*Stored data entries*.
.....

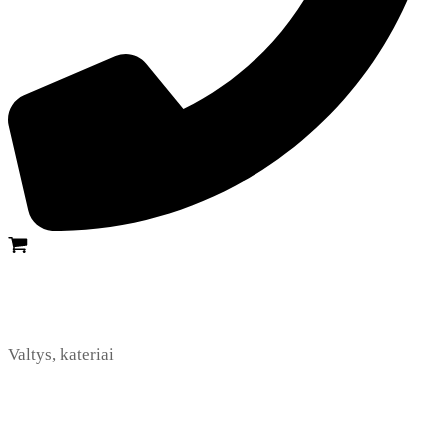
Valtys, kateriai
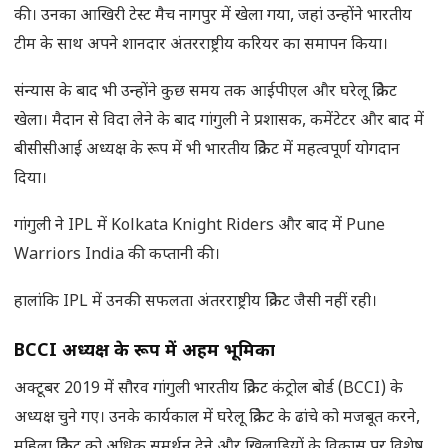
की। उनका आखिरी टेस्ट मैच नागपुर में खेला गया, जहां उन्होंने भारतीय
टीम के साथ अपने शानदार अंतरराष्ट्रीय करियर का समापन किया।
संन्यास के बाद भी उन्होंने कुछ समय तक आईपीएल और घरेलू क्रिकेट
खेला। मैदान से विदा लेने के बाद गांगुली ने प्रशासक, कमेंटेटर और बाद में
बीसीसीआई अध्यक्ष के रूप में भी भारतीय क्रिकेट में महत्वपूर्ण योगदान
दिया।
गांगुली ने IPL में Kolkata Knight Riders और बाद में Pune
Warriors India की कप्तानी की।
हालांकि IPL में उनकी सफलता अंतरराष्ट्रीय क्रिकेट जैसी नहीं रही।
BCCI
अध्यक्ष के रूप में अहम भूमिका
अक्टूबर 2019 में सौरव गांगुली भारतीय क्रिकेट कंट्रोल बोर्ड (BCCI) के
अध्यक्ष चुने गए। उनके कार्यकाल में घरेलू क्रिकेट के ढांचे को मजबूत करने,
महिला क्रिकेट को अधिक समर्थन देने और खिलाड़ियों के विकास पर विशेष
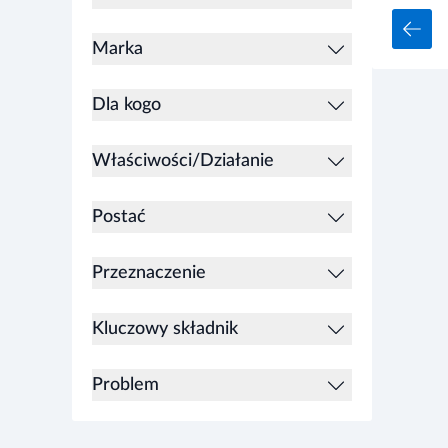
Marka
Dla kogo
Właściwości/Działanie
Postać
Przeznaczenie
Kluczowy składnik
Problem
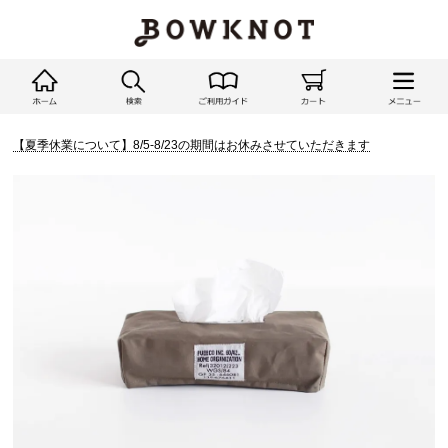
【夏季休業について】8/5-8/23の期間はお休みさせていただきます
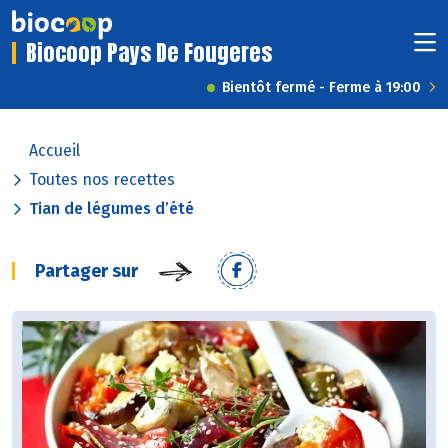
Biocoop Pays De Fougeres
Bientôt fermé - Ferme à 19:00
Accueil
Toutes nos recettes
Tian de légumes d’été
Partager sur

.....

*WHAT YOU HAVE TO DO*.
Retype every line of text in the records above, keeping each one unchanged, and leave the pictures out of your answer.

*RESPONSE AREA*.
Valtys, kateriai
की। उनका आखिरी टेस्ट मैच नागपुर में खेला गया, जहां उन्होंने भारतीय
टीम के साथ अपने शानदार अंतरराष्ट्रीय करियर का समापन किया।
संन्यास के बाद भी उन्होंने कुछ समय तक आईपीएल और घरेलू क्रिकेट
खेला। मैदान से विदा लेने के बाद गांगुली ने प्रशासक, कमेंटेटर और बाद में
बीसीसीआई अध्यक्ष के रूप में भी भारतीय क्रिकेट में महत्वपूर्ण योगदान
दिया।
गांगुली ने IPL में Kolkata Knight Riders और बाद में Pune
Warriors India की कप्तानी की।
हालांकि IPL में उनकी सफलता अंतरराष्ट्रीय क्रिकेट जैसी नहीं रही।
BCCI
अध्यक्ष के रूप में अहम भूमिका
अक्टूबर 2019 में सौरव गांगुली भारतीय क्रिकेट कंट्रोल बोर्ड (BCCI) के
अध्यक्ष चुने गए। उनके कार्यकाल में घरेलू क्रिकेट के ढांचे को मजबूत करने,
महिला क्रिकेट को अधिक समर्थन देने और खिलाड़ियों के विकास पर विशेष
Marka
Dla kogo
Właściwości/Działanie
Postać
Przeznaczenie
Kluczowy składnik
Problem
【夏季休業について】8/5-8/23の期間はお休みさせていただきます
Biocoop Pays De Fougeres
Bientôt fermé - Ferme à 19:00
Accueil
Toutes nos recettes
Tian de légumes d’été
Partager sur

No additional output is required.